BEGIN Input

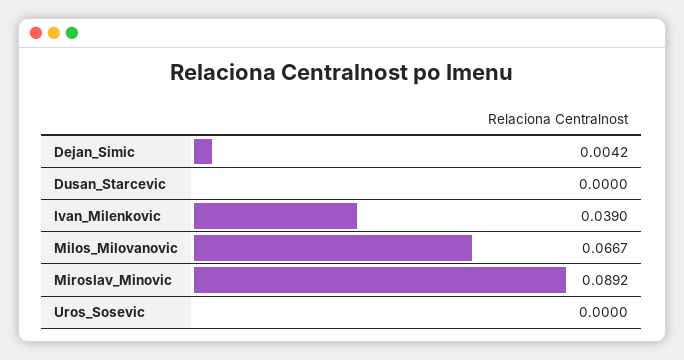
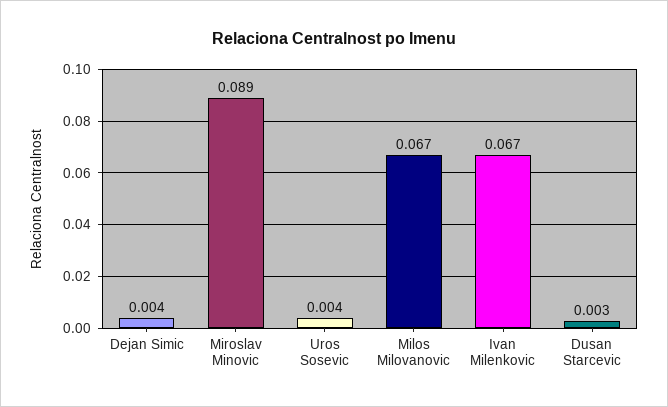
  {
    "Dejan_Simic": 0.0042,
-   "Dusan_Starcevic": 0,
+   "Dusan_Starcevic": 0.003,
-   "Ivan_Milenkovic": 0.039,
+   "Ivan_Milenkovic": 0.067,
    "Milos_Milovanovic": 0.0667,
    "Miroslav_Minovic": 0.0892,
-   "Uros_Sosevic": 0
+   "Uros_Sosevic": 0.004
  }

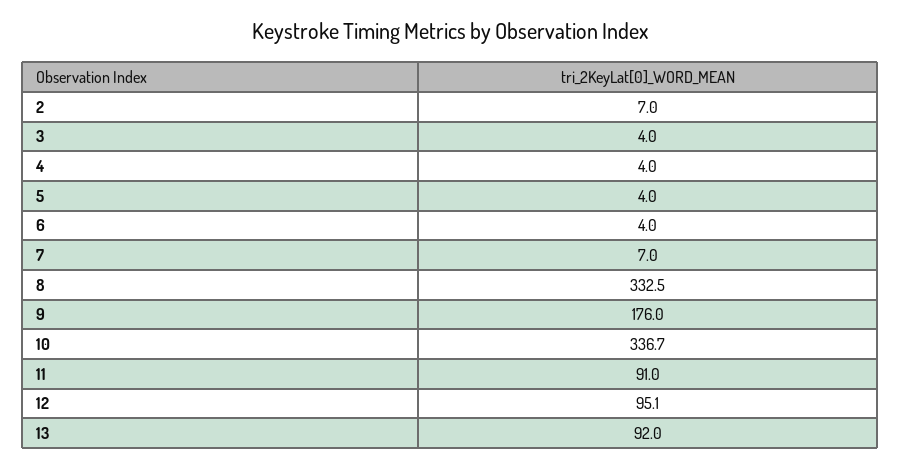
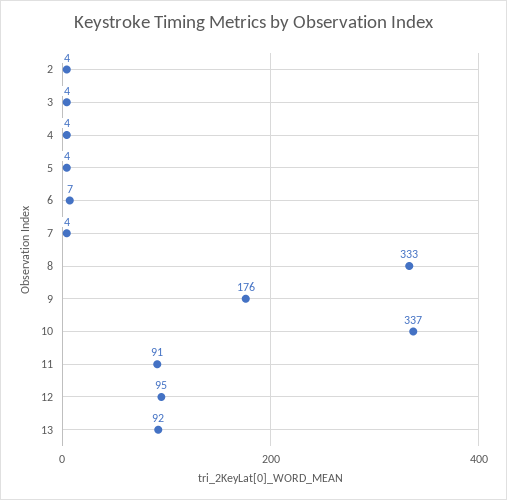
  {
-   "2": 7,
+   "2": 4,
    "3": 4,
    "4": 4,
    "5": 4,
-   "6": 4,
+   "6": 7,
-   "7": 7,
+   "7": 4,
    "8": 332.5,
    "9": 176,
    "10": 336.7,
    "11": 91,
    "12": 95.1,
    "13": 92
  }

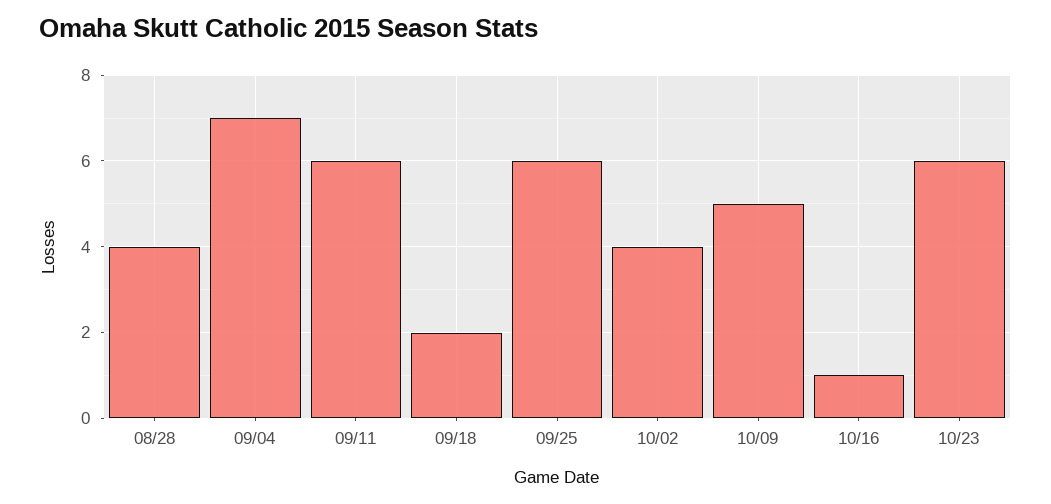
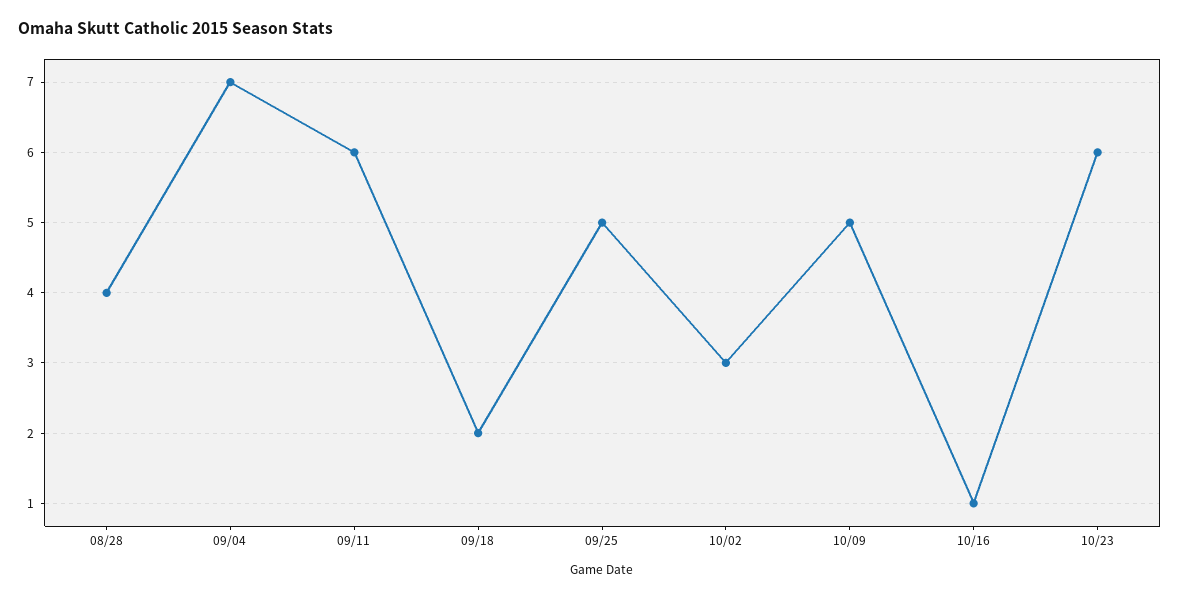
  {
    "08/28": 4,
    "09/04": 7,
    "09/11": 6,
    "09/18": 2,
-   "09/25": 6,
+   "09/25": 5,
-   "10/02": 4,
+   "10/02": 3,
    "10/09": 5,
    "10/16": 1,
    "10/23": 6
  }

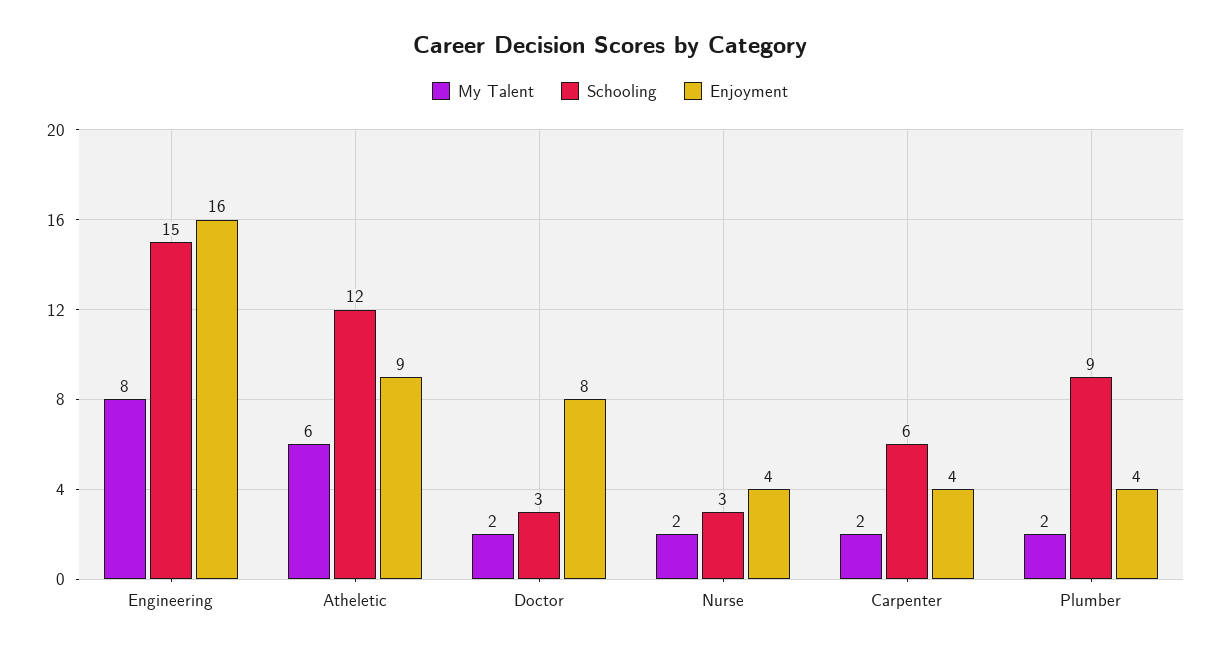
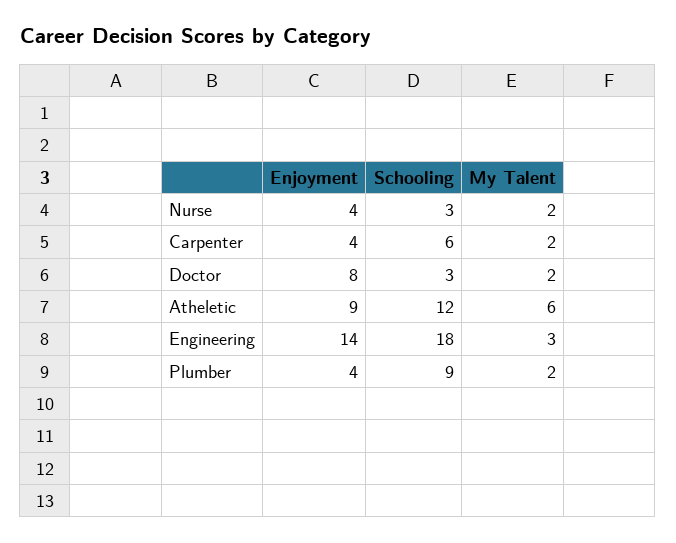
  {
    "My Talent": {
-     "Engineering": 8,
+     "Engineering": 3,
      "Atheletic": 6,
      "Doctor": 2,
      "Nurse": 2,
      "Carpenter": 2,
      "Plumber": 2
    },
    "Schooling": {
-     "Engineering": 15,
+     "Engineering": 18,
      "Atheletic": 12,
      "Doctor": 3,
      "Nurse": 3,
      "Carpenter": 6,
      "Plumber": 9
    },
    "Enjoyment": {
-     "Engineering": 16,
+     "Engineering": 14,
      "Atheletic": 9,
      "Doctor": 8,
      "Nurse": 4,
      "Carpenter": 4,
      "Plumber": 4
    }
  }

END Input

**What is expected**
A complete answer lists every line of the listing above that holds the word "Engineering".

**Answer to this exercise**
-     "Engineering": 8,
+     "Engineering": 3,
-     "Engineering": 15,
+     "Engineering": 18,
-     "Engineering": 16,
+     "Engineering": 14,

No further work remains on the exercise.